Aproximación a su estética
Campos disciplinares
Fuera de la pintura realizó numerosos grabados, Quinquela fue un notable
dibujante tal como lo prueba su serie de aguafuertes, técnica que había
adquirido junto a Facio Hebequer. "Facio era un excelente grabador, viéndolo
trabajar a él aprendí yo a grabar. El grabado es casi artesanal, yo busqué
con él expresar la fuerza." En los grabados, recogió temas de raíces populares
ofreciéndolos como espectáculo a su pueblo.
El hombre aparece casi siempre como individuo más personalizado, con gran
fuerza expresiva, de formas fuertes y con deformaciones determinadas por
factores subjetivos. En algunos de ellos captó la sustancia más profunda
de las cosas, y la temática acentuó aspectos relacionados con la condición
humana. Motivos como el puerto Elevadores, el trabajo Día de los trabajadores,
fiestas populares Cancionera, creencias Procesión a bordo, el dolor Estibador
herido, la desocupación Una limosna, el mundo de los trabajadores exhaustos
y oprimidos Noche de invierno se ven reflejados en este campo disciplinar.
En
los murales, Quinquela se inspiró en nuestro pasado histórico, en nuestro
folclore y en la lección moral del trabajo. Los temas fueron siempre el
trabajo y escenas populares con figuras recias y por lo general arquetípicas.
Revalorizó en ellos al hombre, subordinando el paisaje. Vara que las representaciones
impongan una respetuosa atención, deben ser grandes, llamativas e imponentes."
La función educativa adquirió en ellos significativa importancia no sólo
por el contenido de las obras, sino también por el emplazamiento seleccionado
clubes, hospitales, bancos, escuelas, teatros, comedores para obreros,
estación de subterráneo, facultad, etc.
En la escuela Nº 9 Pedro de Mendoza se encuentran entre otros Carnaval
en la Boca, fresco ubicado en el patio cubierto. Evoca la costumbre barrial
del festejo del carnaval describiendo personajes como el gaucho, el indio
y el inmigrante.
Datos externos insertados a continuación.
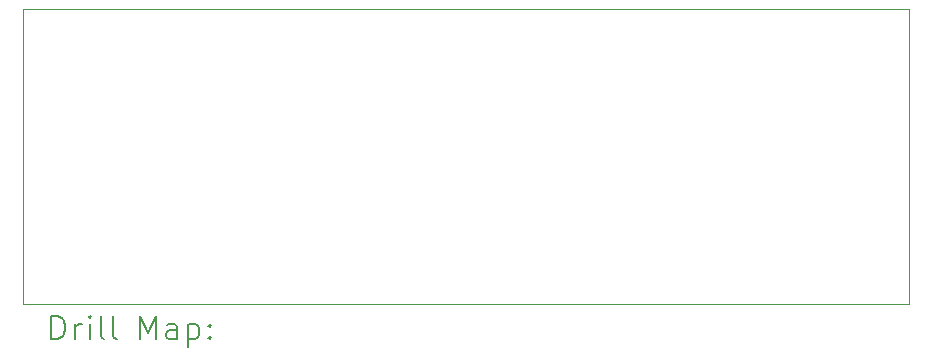
<source format=gbr>
%TF.GenerationSoftware,KiCad,Pcbnew,(6.99.0-2452-gdb4f2d9dd8)*%
%TF.CreationDate,2022-08-02T13:56:01-05:00*%
%TF.ProjectId,United,556e6974-6564-42e6-9b69-6361645f7063,rev?*%
%TF.SameCoordinates,Original*%
%TF.FileFunction,Drillmap*%
%TF.FilePolarity,Positive*%
%FSLAX45Y45*%
G04 Gerber Fmt 4.5, Leading zero omitted, Abs format (unit mm)*
G04 Created by KiCad (PCBNEW (6.99.0-2452-gdb4f2d9dd8)) date 2022-08-02 13:56:01*
%MOMM*%
%LPD*%
G01*
G04 APERTURE LIST*
%ADD10C,0.100000*%
%ADD11C,0.200000*%
G04 APERTURE END LIST*
D10*
X10000000Y-5000000D02*
X17500000Y-5000000D01*
X17500000Y-5000000D02*
X17500000Y-7500000D01*
X17500000Y-7500000D02*
X10000000Y-7500000D01*
X10000000Y-7500000D02*
X10000000Y-5000000D01*
D11*
X10242619Y-7798476D02*
X10242619Y-7598476D01*
X10242619Y-7598476D02*
X10290238Y-7598476D01*
X10290238Y-7598476D02*
X10318810Y-7608000D01*
X10318810Y-7608000D02*
X10337857Y-7627048D01*
X10337857Y-7627048D02*
X10347381Y-7646095D01*
X10347381Y-7646095D02*
X10356905Y-7684190D01*
X10356905Y-7684190D02*
X10356905Y-7712762D01*
X10356905Y-7712762D02*
X10347381Y-7750857D01*
X10347381Y-7750857D02*
X10337857Y-7769905D01*
X10337857Y-7769905D02*
X10318810Y-7788952D01*
X10318810Y-7788952D02*
X10290238Y-7798476D01*
X10290238Y-7798476D02*
X10242619Y-7798476D01*
X10442619Y-7798476D02*
X10442619Y-7665143D01*
X10442619Y-7703238D02*
X10452143Y-7684190D01*
X10452143Y-7684190D02*
X10461667Y-7674667D01*
X10461667Y-7674667D02*
X10480714Y-7665143D01*
X10480714Y-7665143D02*
X10499762Y-7665143D01*
X10566429Y-7798476D02*
X10566429Y-7665143D01*
X10566429Y-7598476D02*
X10556905Y-7608000D01*
X10556905Y-7608000D02*
X10566429Y-7617524D01*
X10566429Y-7617524D02*
X10575952Y-7608000D01*
X10575952Y-7608000D02*
X10566429Y-7598476D01*
X10566429Y-7598476D02*
X10566429Y-7617524D01*
X10690238Y-7798476D02*
X10671190Y-7788952D01*
X10671190Y-7788952D02*
X10661667Y-7769905D01*
X10661667Y-7769905D02*
X10661667Y-7598476D01*
X10795000Y-7798476D02*
X10775952Y-7788952D01*
X10775952Y-7788952D02*
X10766429Y-7769905D01*
X10766429Y-7769905D02*
X10766429Y-7598476D01*
X10991190Y-7798476D02*
X10991190Y-7598476D01*
X10991190Y-7598476D02*
X11057857Y-7741333D01*
X11057857Y-7741333D02*
X11124524Y-7598476D01*
X11124524Y-7598476D02*
X11124524Y-7798476D01*
X11305476Y-7798476D02*
X11305476Y-7693714D01*
X11305476Y-7693714D02*
X11295952Y-7674667D01*
X11295952Y-7674667D02*
X11276905Y-7665143D01*
X11276905Y-7665143D02*
X11238809Y-7665143D01*
X11238809Y-7665143D02*
X11219762Y-7674667D01*
X11305476Y-7788952D02*
X11286428Y-7798476D01*
X11286428Y-7798476D02*
X11238809Y-7798476D01*
X11238809Y-7798476D02*
X11219762Y-7788952D01*
X11219762Y-7788952D02*
X11210238Y-7769905D01*
X11210238Y-7769905D02*
X11210238Y-7750857D01*
X11210238Y-7750857D02*
X11219762Y-7731809D01*
X11219762Y-7731809D02*
X11238809Y-7722286D01*
X11238809Y-7722286D02*
X11286428Y-7722286D01*
X11286428Y-7722286D02*
X11305476Y-7712762D01*
X11400714Y-7665143D02*
X11400714Y-7865143D01*
X11400714Y-7674667D02*
X11419762Y-7665143D01*
X11419762Y-7665143D02*
X11457857Y-7665143D01*
X11457857Y-7665143D02*
X11476905Y-7674667D01*
X11476905Y-7674667D02*
X11486428Y-7684190D01*
X11486428Y-7684190D02*
X11495952Y-7703238D01*
X11495952Y-7703238D02*
X11495952Y-7760381D01*
X11495952Y-7760381D02*
X11486428Y-7779428D01*
X11486428Y-7779428D02*
X11476905Y-7788952D01*
X11476905Y-7788952D02*
X11457857Y-7798476D01*
X11457857Y-7798476D02*
X11419762Y-7798476D01*
X11419762Y-7798476D02*
X11400714Y-7788952D01*
X11581667Y-7779428D02*
X11591190Y-7788952D01*
X11591190Y-7788952D02*
X11581667Y-7798476D01*
X11581667Y-7798476D02*
X11572143Y-7788952D01*
X11572143Y-7788952D02*
X11581667Y-7779428D01*
X11581667Y-7779428D02*
X11581667Y-7798476D01*
X11581667Y-7674667D02*
X11591190Y-7684190D01*
X11591190Y-7684190D02*
X11581667Y-7693714D01*
X11581667Y-7693714D02*
X11572143Y-7684190D01*
X11572143Y-7684190D02*
X11581667Y-7674667D01*
X11581667Y-7674667D02*
X11581667Y-7693714D01*
M02*

</source>
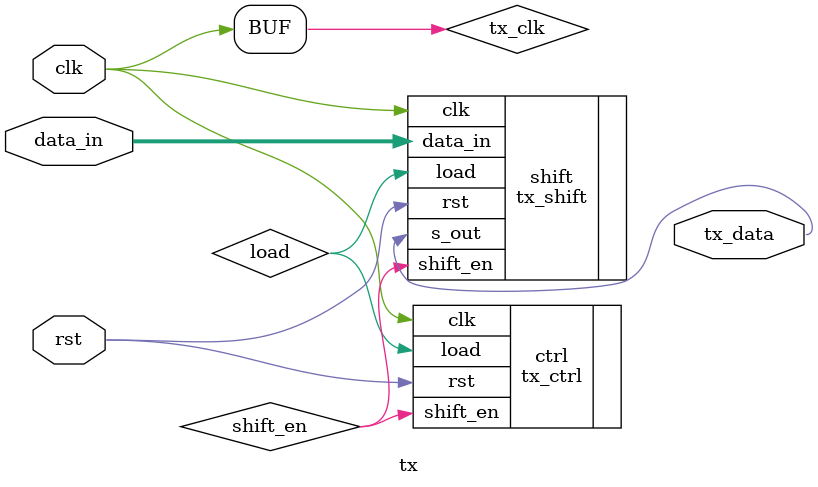
<source format=v>
module tx
#
(
    parameter DATA_WIDTH = 8
)
(
    input wire clk, rst,
    input wire [DATA_WIDTH - 1 : 0] data_in,
    output wire tx_data
);
    wire shift_en, load;
    wire tx_clk;

    assign tx_clk = clk;

    // uart_baud_rate baud(
    //     .clk(clk),
    //     .tx_clk(tx_clk)
    // );

    tx_shift shift(
        .clk(tx_clk), 
        .rst(rst),
        .shift_en(shift_en),
        .load(load),
        .data_in(data_in), 
        .s_out(tx_data)
    );

    tx_ctrl ctrl(
        .clk(clk),
        .rst(rst),
        .shift_en(shift_en),
        .load(load)
    );

endmodule

</source>
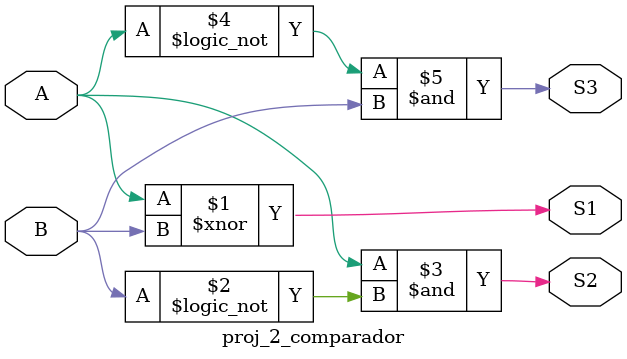
<source format=v>
/*	Sistema Digitais para Computação
*	Projeto 2 - comparador maior-menor-igual
*
*	Alunos:
*	- Augusto Soares
*	- Jamil Souza
*	CEFETMG - 2022
*/

module proj_2_comparador(A,B,S1,S2,S3);

input A,B;
output S1,S2,S3;

assign S1 =  A ~^  B;
assign S2 =  A  & !B;
assign S3 = !A  &  B;

endmodule
</source>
Alude a los instrumentos musicales, el carro tirado por
caballos, las murgas, barcos, máscaras, disfraces y a un palco con la
presencia de la comisión vecinal del barrio y Cargadores de carbón, óleo
emplazado en el aula Thibón de Libián, en el cual representó el trabajo
en un ambiente donde las enormes e imaginarias chimeneas enmarcan la esforzada
y expresiva tarea de los obreros del puerto. Las figuras son recias y
corpulentas con deformaciones expresivas que realzan el esfuerzo humano,
intencionalmente desproporcionadas para lograr este efecto. Quinquela,
interesado en incorporar el color a la vida cotidiana, trabajó además
con pintura aplicada sobre diferentes soportes no convencionales pianos,
ataúd, recipientes de cerámica, ómnibus, etc.